One notable application of Atomic Habits involved a strategic planning session that included a significant workplace change and restructure. Envisioning the desired outcome and collaboratively working backward with my leadership teams, we identified key milestones and tasks, streamlined the planning process and instilled a shared vision among team members before the key changes were even made. You can change a structure of an organisation all you want, but if the culture (the raw way in which things are done and valued) isn’t first addressed, changes will be superficial at best. Clear's planning philosophy goes beyond professional development; it encompasses a holistic approach that transcends the workplace, influencing not just change management but personal growth and effectiveness. These ideas from Clear and Parrish have become a guiding philosophy in fostering a culture of experimentation and adaptability within the team. To paraphrase Barack Obama, leaders have to be the change that we seek in our teams to be in the world. It’s really the only way to be authentic, respected, and eventually perhaps admired.

Encouraging a mindset of continuous improvement, we can also borrow from Nathan Baird’s Innovator’s Playbook (2020) ideas and treat the team and its outputs as minimum viable products, allowing for rapid iterations and responsiveness to changing circumstances. Baird's emphasis on rapid experimentation and customer feedback has become a cornerstone in our approach to change management and keeping a team innovative. This has been a particular challenge in Australian higher education and libraries, a legacy sector with few traditional incentives to innovate and do things differently. Keeping the team customer-centric and building a culture around value creation has been difficult but rewarding.
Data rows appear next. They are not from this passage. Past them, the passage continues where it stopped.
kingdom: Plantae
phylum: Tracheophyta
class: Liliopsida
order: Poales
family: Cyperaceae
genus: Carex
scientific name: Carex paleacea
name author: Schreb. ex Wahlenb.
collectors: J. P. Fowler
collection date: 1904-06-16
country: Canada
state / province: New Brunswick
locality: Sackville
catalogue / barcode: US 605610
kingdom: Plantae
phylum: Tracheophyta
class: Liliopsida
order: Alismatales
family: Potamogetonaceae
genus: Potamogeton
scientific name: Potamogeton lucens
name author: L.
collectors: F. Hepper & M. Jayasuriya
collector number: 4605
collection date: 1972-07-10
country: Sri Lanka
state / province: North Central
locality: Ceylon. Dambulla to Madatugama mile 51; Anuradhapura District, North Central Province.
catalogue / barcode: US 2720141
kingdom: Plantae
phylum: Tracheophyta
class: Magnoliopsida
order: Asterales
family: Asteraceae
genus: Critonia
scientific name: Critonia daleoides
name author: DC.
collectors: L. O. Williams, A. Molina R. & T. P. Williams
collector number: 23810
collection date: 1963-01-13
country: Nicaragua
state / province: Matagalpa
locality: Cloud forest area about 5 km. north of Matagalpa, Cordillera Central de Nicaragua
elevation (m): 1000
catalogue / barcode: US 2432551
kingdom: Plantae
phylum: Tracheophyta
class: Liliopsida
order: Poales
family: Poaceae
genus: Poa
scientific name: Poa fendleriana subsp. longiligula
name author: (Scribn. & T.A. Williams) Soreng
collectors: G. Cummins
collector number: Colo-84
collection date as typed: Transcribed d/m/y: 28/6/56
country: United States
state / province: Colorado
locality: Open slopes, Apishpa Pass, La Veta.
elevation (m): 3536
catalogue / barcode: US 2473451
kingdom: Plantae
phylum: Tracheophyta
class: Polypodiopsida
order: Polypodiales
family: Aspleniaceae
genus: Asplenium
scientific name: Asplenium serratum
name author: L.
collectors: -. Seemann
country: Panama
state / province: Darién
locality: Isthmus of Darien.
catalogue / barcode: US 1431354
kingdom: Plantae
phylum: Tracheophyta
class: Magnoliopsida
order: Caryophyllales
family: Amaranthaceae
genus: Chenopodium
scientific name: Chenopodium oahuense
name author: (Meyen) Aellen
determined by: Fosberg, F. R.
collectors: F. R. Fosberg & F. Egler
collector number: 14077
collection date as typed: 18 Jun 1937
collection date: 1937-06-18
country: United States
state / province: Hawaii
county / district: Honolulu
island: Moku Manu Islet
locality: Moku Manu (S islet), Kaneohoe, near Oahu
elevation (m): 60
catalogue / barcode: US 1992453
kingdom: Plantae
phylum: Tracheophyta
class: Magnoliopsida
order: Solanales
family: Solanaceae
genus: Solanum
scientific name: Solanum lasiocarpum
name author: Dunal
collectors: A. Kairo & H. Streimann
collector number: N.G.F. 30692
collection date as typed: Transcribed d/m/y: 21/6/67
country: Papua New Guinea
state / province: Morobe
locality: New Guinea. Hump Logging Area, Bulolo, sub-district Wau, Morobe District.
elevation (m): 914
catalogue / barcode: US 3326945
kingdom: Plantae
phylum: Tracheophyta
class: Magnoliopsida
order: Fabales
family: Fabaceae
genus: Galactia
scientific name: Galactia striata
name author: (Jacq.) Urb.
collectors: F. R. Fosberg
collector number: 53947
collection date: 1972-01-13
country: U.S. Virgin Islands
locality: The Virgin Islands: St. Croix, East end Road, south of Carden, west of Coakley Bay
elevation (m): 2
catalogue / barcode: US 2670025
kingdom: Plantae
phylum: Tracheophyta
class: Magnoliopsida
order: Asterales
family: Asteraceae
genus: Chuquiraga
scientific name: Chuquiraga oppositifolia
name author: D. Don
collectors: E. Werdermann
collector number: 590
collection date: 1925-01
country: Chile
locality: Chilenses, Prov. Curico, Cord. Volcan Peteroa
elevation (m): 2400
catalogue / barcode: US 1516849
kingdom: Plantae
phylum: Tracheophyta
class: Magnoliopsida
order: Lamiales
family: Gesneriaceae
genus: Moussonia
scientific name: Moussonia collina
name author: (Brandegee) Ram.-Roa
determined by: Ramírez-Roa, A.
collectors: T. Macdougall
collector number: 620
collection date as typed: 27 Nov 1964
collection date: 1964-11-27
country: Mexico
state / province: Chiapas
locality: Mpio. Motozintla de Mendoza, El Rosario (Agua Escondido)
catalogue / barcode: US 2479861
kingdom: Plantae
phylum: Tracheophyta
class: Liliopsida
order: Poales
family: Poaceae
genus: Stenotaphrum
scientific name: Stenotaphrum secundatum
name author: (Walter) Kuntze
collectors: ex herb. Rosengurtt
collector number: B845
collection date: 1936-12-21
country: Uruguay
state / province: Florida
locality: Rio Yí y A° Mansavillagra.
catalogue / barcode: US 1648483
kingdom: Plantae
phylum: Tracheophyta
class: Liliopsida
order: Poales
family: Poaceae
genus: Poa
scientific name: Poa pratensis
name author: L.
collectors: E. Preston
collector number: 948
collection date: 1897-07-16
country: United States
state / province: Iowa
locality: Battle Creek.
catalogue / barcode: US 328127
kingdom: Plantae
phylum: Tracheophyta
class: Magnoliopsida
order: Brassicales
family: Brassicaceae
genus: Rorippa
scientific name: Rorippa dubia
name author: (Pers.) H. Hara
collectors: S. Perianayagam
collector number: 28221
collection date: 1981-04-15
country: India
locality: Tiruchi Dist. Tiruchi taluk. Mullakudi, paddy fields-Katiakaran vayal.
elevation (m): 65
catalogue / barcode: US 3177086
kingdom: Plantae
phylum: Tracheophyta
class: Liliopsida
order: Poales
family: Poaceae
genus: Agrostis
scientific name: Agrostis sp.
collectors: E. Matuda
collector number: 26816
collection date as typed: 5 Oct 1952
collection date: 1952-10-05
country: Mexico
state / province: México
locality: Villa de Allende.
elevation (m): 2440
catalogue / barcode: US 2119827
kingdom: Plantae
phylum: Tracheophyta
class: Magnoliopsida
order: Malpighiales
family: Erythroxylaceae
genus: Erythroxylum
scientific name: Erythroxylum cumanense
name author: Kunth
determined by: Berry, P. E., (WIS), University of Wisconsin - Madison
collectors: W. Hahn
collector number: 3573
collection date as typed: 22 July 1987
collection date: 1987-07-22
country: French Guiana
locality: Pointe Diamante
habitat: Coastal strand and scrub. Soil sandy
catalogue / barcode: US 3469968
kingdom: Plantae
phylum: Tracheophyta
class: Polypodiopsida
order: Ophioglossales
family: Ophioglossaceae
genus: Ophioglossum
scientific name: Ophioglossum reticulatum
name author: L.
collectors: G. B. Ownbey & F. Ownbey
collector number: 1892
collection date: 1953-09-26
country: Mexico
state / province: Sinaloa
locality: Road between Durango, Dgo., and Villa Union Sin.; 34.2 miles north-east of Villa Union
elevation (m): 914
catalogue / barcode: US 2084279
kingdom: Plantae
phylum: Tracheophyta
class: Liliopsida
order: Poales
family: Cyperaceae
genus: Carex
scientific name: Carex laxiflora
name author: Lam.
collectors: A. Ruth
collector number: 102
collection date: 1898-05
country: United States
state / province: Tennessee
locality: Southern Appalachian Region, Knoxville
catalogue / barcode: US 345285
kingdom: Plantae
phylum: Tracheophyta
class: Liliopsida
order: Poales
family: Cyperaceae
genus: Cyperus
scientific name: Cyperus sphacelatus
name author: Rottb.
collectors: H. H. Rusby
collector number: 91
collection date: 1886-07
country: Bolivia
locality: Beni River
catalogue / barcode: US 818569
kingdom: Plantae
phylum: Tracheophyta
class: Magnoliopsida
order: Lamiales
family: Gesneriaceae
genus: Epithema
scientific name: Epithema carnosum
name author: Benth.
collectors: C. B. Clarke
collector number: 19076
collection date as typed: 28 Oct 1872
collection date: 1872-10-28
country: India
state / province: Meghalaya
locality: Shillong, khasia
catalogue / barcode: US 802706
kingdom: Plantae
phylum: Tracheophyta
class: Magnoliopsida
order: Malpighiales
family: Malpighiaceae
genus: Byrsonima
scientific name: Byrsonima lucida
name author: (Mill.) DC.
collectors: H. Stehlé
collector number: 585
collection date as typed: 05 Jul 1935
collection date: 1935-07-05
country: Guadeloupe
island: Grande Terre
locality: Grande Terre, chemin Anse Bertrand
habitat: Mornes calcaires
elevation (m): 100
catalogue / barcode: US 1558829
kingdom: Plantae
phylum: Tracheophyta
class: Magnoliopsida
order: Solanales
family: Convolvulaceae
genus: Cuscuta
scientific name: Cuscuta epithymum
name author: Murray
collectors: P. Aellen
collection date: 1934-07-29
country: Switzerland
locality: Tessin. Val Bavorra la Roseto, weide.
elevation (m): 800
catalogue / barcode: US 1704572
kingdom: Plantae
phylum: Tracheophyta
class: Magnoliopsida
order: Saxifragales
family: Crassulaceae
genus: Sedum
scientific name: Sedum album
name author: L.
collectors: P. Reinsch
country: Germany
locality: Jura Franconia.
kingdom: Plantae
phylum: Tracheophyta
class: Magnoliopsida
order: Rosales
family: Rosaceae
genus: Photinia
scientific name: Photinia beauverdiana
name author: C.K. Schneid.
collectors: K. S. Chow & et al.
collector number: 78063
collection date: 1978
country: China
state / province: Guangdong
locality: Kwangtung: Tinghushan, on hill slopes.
An integrative approach: weaving theory and experience

Just like a diverse and varied diet is the best way to ensure your body gets the nutrients it needs to be effective, reading widely of the wisdom of others and rigorously applying and testing that in your professional experience is the diet of leadership and development. Although it’s hard to reduce the complexity of modern leadership in modern workplaces, in my experience the intertwining of self-awareness, empathy, and continuous learning really encapsulates the essence of leadership growth.

Ultimately, the imperative for leaders is about fostering an environment where individuals can thrive and teams can achieve their full potential. This is done through giving agency, instilling a sense of maximal ownership/accountability and empowering teams to drive each other to realising that potential. By intertwining theoretical foundations with real-world anecdotes, leaders can navigate the complexities of their roles, continually evolving and contributing to the growth of both themselves and their teams.


In conclusion, the integration of anecdotal insights into the key aspects of self-awareness, empathy, and continuous learning and development reinforces the practical applicability of these leadership principles. Self-awareness becomes a journey of embracing vulnerability and authenticity, empathy transforms into a tool for building a positive work environment, and continuous learning evolves into a dynamic process of innovation and adaptation.

As stated, leadership is not a static destination but an ongoing process, where each iteration represents a lesson learned, a challenge overcome, and a milestone achieved. The real-world applications of theoretical principles not only validate their relevance but also breathe life into leadership concepts. As leaders navigate their journey, the synthesis of theory and experience can become a powerful leadership narrative, shaping the future of both individuals and organizations.